OVERPOPULATION CONTROL AND THE GROWTH OF HUMANE COMMUNITIES
For many years now, tribal communities and ARQ have worked together on spay/neuter initiatives for pets, gelding of stallions, mare hormone injections and the transport of dogs, cats and horses for adoption off of reservation lands. ARQ continues to coordinate these efforts, working within the cultural aspects of animal use and function, the safe guarding of medicinal herbs, and the restoration of grazing lands.

HERD MANAGEMENT and GENETIC IMPROVEMENT
To give Native livestock and horse owners the opportunity to improve herd health and increase genetic quality, ARQ helps ranchers with breeding plans and access quality stock, including artificial insemination. Assistance to ranchers also includes promotion of animal husbandry through field demonstrations and public education, as well as record keeping and auction tips and tricks.  The hope is that improvements to herd health will increase the value of livestock and livestock products, which make up a major part of the Navajo Nation’s economy.

INFORMATION and TRAINING

Animal Rez-Q provides outreach education rooted in the concept that Native Nations and animal kingdoms flourish and sustain one another when the natural elements, our youth and teachings of our elders are respected. Youth volunteer programs give young people an opportunity to give back to their communities and learn about caring for animals and their culture. Internal audiences for culturally centered educational programs include head start programs, elementary and high schools, tribal colleges and universities, chapter communities, worksites, and tribal councils; external audiences include groups such as Midwestern Veterinary College veterinary students and faculty partners, who have volunteered to provide medical services.

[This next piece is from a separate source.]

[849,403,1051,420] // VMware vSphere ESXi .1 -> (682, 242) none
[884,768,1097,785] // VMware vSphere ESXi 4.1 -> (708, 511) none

While the disproportionate impact of COVID-19 on the community and continuing impacts on the economy have not helped, Animal Rez-Q persists in their mission of providing affordable veterinary care to animals located in the Navajo Nation. This summer, they have already traveled almost 400 miles to 10 different chapter sites, camping out to provide castrations, dental floats, hoof trimming, vaccinations, and deworming for both small and large animals. For more information about this organization, to donate, or to inquire about volunteer opportunities, please access their website here.

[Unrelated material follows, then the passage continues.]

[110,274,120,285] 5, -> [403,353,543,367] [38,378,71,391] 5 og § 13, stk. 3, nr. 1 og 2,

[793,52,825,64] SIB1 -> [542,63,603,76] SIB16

“Given the opportunity to use our affordable cost animal services, we believe that Native Nations and our animal kingdoms will flourish and sustain one another.”

Graphic from Animal Rez-Q website
Graphic from Animal Rez-Q website

*Animal Rez-Q is a 501 c(3) non-profit corporation on the Navajo Nation, organized for charitable, religious, educational, scientific, and prevention of cruelty purposes– all involving some aspect of animal welfare and care.